Krokers RAM: Guter Schachzug von CEO Klein – SAP wieder mit einem Drittel Frauen im Vorstand

Mein Rant am Morgen: Mit dem überraschenden Anheuern der Microsoft-Deutschland-Chefin kann SAP-Chef Christian Klein die Scharte, die der Abgang von Co-Chefin Jennifer Morgan verursacht hat, wieder auswetzen. Nur wirklich international ist der Vorstand der Walldorfer so immer noch nicht.

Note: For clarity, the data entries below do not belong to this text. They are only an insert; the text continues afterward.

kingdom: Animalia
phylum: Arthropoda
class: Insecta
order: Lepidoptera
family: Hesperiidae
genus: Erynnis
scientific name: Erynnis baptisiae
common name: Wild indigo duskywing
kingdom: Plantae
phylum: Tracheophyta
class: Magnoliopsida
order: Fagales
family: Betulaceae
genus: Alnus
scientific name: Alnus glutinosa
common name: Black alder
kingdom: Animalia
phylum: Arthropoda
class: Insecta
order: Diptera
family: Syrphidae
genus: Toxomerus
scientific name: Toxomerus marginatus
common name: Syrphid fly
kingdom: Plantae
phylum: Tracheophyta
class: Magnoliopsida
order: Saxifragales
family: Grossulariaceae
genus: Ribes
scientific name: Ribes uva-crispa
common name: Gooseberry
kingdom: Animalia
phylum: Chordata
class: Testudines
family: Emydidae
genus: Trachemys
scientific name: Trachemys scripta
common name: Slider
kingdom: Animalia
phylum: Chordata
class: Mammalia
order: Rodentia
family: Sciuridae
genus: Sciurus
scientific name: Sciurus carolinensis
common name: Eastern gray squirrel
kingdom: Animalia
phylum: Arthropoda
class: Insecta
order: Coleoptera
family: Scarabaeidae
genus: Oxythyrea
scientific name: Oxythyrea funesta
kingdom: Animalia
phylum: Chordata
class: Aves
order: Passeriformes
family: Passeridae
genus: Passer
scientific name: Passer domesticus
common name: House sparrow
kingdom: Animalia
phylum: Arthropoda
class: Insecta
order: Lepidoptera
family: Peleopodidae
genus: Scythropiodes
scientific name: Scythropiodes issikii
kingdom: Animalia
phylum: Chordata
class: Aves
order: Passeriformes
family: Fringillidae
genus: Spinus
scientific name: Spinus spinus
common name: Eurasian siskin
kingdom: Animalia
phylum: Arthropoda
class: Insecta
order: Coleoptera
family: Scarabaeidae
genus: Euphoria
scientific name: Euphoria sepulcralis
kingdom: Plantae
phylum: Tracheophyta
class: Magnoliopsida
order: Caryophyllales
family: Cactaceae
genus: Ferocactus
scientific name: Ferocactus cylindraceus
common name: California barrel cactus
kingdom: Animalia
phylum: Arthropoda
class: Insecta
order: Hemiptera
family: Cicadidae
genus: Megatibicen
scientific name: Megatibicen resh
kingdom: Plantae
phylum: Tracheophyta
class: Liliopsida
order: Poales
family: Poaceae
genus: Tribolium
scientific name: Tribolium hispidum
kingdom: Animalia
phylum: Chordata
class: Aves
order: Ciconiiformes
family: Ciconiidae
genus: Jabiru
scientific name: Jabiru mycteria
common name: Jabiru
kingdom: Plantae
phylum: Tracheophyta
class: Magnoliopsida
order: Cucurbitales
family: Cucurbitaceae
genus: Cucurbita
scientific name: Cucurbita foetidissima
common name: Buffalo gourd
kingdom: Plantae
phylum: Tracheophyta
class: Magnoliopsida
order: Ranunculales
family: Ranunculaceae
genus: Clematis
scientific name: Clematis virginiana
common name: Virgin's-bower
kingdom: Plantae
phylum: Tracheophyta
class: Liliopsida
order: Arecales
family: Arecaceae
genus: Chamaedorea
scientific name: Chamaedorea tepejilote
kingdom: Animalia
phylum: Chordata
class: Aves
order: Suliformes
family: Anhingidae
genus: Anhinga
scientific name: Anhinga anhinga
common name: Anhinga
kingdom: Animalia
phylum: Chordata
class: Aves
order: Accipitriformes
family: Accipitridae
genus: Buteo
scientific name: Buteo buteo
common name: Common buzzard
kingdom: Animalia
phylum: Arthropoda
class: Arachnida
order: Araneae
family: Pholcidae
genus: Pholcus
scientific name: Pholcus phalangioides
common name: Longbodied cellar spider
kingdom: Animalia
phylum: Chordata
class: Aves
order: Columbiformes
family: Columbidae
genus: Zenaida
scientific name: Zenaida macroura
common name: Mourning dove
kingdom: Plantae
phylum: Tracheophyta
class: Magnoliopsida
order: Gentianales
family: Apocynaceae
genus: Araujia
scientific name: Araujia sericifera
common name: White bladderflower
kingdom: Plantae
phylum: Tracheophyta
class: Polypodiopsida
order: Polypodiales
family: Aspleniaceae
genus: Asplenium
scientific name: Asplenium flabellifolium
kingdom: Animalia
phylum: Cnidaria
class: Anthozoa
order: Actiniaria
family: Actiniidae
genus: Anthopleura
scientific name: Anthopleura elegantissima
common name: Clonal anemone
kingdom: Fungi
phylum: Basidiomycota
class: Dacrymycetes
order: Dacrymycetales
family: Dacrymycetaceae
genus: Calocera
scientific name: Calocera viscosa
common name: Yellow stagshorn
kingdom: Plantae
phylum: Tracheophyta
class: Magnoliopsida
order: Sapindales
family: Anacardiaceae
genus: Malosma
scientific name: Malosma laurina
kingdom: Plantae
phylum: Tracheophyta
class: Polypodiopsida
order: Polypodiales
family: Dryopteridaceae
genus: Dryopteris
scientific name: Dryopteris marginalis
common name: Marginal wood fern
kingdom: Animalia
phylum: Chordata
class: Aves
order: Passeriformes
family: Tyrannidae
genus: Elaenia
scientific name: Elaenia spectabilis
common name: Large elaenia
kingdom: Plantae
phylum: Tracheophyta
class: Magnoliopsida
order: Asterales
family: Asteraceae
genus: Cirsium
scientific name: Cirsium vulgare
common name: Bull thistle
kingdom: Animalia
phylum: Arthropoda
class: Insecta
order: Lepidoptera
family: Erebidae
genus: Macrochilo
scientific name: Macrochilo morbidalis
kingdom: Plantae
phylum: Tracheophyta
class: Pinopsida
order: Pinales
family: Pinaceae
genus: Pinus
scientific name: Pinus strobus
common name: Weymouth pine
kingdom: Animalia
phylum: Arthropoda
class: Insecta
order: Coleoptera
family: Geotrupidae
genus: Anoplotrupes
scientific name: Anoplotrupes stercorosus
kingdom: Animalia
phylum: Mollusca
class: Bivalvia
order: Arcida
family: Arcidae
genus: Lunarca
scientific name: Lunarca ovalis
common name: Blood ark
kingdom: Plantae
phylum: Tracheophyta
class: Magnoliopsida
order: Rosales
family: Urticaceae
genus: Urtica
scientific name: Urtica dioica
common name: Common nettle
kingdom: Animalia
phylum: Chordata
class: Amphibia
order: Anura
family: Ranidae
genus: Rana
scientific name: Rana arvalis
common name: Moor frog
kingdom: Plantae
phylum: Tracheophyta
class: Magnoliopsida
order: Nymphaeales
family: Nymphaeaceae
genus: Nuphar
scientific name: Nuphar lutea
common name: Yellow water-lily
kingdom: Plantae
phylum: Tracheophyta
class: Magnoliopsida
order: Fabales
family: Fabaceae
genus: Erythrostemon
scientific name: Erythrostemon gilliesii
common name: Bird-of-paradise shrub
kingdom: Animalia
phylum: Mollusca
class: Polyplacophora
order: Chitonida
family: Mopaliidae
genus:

Wie ich am Mittwoch exklusiv vorab in einer Online-Meldung sowie etwas größer in der heute erschienenen WirtschaftsWoche vermeldet habe, steht die langjährige Chefin von Microsoft Deutschland Sabine Bendiek kurz vor dem Wechsel als Arbeitsdirektorin und Personalchefin von SAP. Die offizielle Bestätigung aus Walldorf kam gestern.

Noch-Microsoft-Deutschland Chefin Sabine Bendiek, SAP-CEO Christian Klein

Man muss neidlos konstatieren: Mit der Personalie ist Christian Klein ein guter Schachzug gelungen – dies vor allem nach überraschenden Abgang seiner damaligen Co-Chefin Jennifer Morgan Ende April.

Damals hatte ich an dieser Stelle noch kommentiert, dass der Weggang der Amerikanerin ein enormer Imageschaden für SAP sei – schlicht weil er den Bemühungen des Software-Konzerns aus Walldorf für mehr Diversität und Geschlechtergerechtigkeit einen gehörigen Rückschlag versetzt.

Mit der Berufung der in der Branche gut vernetzten Bendiek kann Klein diese Scharte wieder auswetzen. Schließlich kommt SAP durch den Schritt auf einen Frauenanteil im Vorstand von einem Drittel – und ist damit Vorreiter im Dax. Laut Erhebung des DIW in Berlin lag der Anteil von Frauen im Vorstand der deutschen Dax-30-Unternehmen im vergangenen Jahr gerade mal bei bei 14,7 Prozent.

Neben Vorstandschef Christian Klein, Finanzvorstand Luka Mucic, Technikvorstand Jürgen Müller und Produktvorstand Thomas Saueressig verantwortet die Irin Adaire Fox-Martin im SAP-Vorstand den weltweiten Vertrieb. Nur wirklich international ist der Vorstand der Walldorfer so immer noch nicht.